= Ellison Hawks =

English science writer and popularizer

Ellison Hawks (13 March 1889 – 5 April 1971) was a British writer on popular science and technology topics. He wrote numerous books explaining the working of gadgets and the manufacture of industrial products. From 1921 he became an editor of Meccano Magazine while also serving as the advertising manager for Meccano, the producer of do-it-yourself science and engineering kits.

== Life and work==
Hawks was born in Hull to Rowena Reynard (Hull) and Matthew Hawks. In 1901 his family lived in Lower Bebington, Cheshire and he was educated at Bebington College, followed by studies at Rock Ferry, Wirral and Manchester. He became a clerk at the Commercial Union in Leeds in 1914. He took an interest in motorcycles, racing and also joined the Leeds Astronomical Society in 1908, becoming its secretary in 1911. He edited the magazine of the Astronomical Society and began to give talks on popular science, publishing his first book in 1910. He became a Fellow of the Royal Astronomical Society.

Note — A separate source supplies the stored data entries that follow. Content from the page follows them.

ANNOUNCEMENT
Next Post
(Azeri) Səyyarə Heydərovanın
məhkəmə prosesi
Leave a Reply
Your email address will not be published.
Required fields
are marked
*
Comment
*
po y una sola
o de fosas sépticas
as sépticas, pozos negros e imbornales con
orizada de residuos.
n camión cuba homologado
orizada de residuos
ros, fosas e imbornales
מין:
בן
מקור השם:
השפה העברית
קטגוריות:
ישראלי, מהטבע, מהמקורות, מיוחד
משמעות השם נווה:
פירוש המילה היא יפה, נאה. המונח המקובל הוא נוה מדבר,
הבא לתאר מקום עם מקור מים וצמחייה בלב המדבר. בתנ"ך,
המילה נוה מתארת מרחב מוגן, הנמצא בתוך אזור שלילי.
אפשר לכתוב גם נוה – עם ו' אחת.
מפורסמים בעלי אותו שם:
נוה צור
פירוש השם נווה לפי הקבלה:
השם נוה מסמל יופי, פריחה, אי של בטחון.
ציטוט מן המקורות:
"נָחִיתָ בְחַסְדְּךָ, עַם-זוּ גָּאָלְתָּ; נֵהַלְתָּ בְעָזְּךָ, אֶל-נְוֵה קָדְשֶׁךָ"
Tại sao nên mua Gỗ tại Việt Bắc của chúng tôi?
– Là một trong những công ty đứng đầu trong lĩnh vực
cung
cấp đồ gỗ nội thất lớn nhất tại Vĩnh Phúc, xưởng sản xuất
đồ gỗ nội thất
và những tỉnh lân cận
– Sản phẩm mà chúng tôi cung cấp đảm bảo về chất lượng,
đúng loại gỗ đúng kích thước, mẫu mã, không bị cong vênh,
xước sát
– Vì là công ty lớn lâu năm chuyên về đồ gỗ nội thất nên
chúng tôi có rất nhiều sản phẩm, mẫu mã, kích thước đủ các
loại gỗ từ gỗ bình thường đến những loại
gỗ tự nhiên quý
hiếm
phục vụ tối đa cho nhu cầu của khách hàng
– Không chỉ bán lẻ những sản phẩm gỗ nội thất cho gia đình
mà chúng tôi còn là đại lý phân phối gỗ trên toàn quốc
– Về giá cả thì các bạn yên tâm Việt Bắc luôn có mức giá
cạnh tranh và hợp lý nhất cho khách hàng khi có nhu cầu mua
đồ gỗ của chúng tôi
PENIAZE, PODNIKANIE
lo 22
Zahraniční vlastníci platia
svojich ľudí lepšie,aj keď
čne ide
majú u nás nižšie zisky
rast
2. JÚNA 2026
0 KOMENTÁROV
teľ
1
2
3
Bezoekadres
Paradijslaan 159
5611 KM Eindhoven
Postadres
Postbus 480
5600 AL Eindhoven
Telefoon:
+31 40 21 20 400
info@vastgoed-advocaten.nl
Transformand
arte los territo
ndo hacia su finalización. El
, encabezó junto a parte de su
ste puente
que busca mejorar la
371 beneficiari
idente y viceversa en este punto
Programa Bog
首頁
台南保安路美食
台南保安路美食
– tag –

He co-authored Water in Nature with William Coles Finch in 1914. In World War I he worked as a motorcycle despatch-rider with the Royal Navy and was later commissioned in the 49 Territorial Division of the Royal Field Artillery. He rose to the position of captain, joined the artillery and saw action in the Battle of the Somme where he fell to gas warfare. He later worked as assistant provost marshal in the Northern Command.

After the war, he pursued a career in writing and joined Meccano run by Frank Hornby, becoming its advertising manager in 1921. Hawks worked as a general editor of Amalgamated Press from 1936 to 1940. He published a wide range of books and articles in periodicals. Hawks was the author of a book on the Austin A40 Somerset published in 1955.

He married Edna Fawcett and they had a son and two daughters.